Abstract

6091 Background: Many head and neck cancer patients suffer from side effects of chemoradiotherapy that can result in reduced oral intake, and weight loss. To prevent this malnutrition they often undergo preventative percutaneous endoscopic gastrostomy (PEG) placement. We aim to determine whether PEG placement is necessary for successful patient performace during treatment. Methods: We compared 2 groups: patients that underwent PEG (Gp-1=P) (n=20), and those that did not undergo PEG (GP-2=NP) (n=47). All patients were treated with chemoradiotherapy.

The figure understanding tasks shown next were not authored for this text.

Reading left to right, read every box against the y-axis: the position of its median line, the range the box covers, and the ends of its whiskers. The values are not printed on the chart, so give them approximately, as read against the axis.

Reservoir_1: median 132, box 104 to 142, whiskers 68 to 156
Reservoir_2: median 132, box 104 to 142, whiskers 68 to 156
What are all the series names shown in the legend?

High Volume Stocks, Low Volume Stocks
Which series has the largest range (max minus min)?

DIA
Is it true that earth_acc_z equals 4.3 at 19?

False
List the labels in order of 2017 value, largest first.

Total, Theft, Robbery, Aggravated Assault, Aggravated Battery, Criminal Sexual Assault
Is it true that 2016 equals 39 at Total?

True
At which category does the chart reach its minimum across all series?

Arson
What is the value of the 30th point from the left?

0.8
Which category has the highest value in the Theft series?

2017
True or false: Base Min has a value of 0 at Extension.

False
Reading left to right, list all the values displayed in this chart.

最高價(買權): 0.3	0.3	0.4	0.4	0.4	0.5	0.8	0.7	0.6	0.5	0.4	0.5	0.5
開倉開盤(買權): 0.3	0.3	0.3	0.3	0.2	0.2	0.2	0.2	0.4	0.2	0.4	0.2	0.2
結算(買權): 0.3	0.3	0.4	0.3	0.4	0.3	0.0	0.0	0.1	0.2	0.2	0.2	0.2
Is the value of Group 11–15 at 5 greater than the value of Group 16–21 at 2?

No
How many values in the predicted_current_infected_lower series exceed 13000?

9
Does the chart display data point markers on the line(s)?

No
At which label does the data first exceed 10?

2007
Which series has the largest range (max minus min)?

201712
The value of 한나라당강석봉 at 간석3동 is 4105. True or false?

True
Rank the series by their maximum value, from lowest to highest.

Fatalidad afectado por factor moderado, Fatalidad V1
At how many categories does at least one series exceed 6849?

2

All were assessed at baseline (BL), and wk 5 of tx. WHO variables including weight loss, mucositis, dysphagia, and odynophagia ratings, along with patient-rated modified “distress thermometers”, were analyzed. Results: Patients with no PEGs had higher weights at BL (NP=193 vs P= 171, p=0.073) and at wk 5 (NP=179 vs P= 160, p=0.056). Weight loss in these groups were 8.09 % - P (p=0.000), 8.25% - NP (p=0.000) respectively from BL - wk 5. The median distress level of each group was 0-P and 1-NP at BL (p=0.302) and 6-P and 3-NP at wk 5 (p=0.086). 27 patients had a distress level of > = 4 at wk 5. Of these 27, 12 were PEG’d and 15 were not (p=0.008). 86 % of patients in the PEG group had distress >=4 and 44 % in the NP group had distress levels >=4. Patients that underwent PEG had slightly higher odds (NS) of associating their distress to nausea, fatigue and/or eating than patients that were not PEG’d. The wk 5 WHO toxicity scale assessment showed 15 PEG’d patients had Grade 1 (n=5), Grade 2 (n=9) & Grade 3 (n=1) dysphagia and 28 NP patients had Grade 1 (n=23) & Grade 2 (n=5) dysphagia (CHI square =11.66, p=0.009). Conclusions: Patients that underwent PEG placement before or during treatment performed worse in every assessment (weight loss, distress thermometer & toxicity scale) as compared to the no PEG group. Patients who have a normal or above average BMI are candidates to be monitored for PEG placement. However, both groups examined were able to complete treatment without significant treatment breaks. Close multidisciplinary monitoring and more intensive supportive care are needed when determining need for PEG placement during treatment.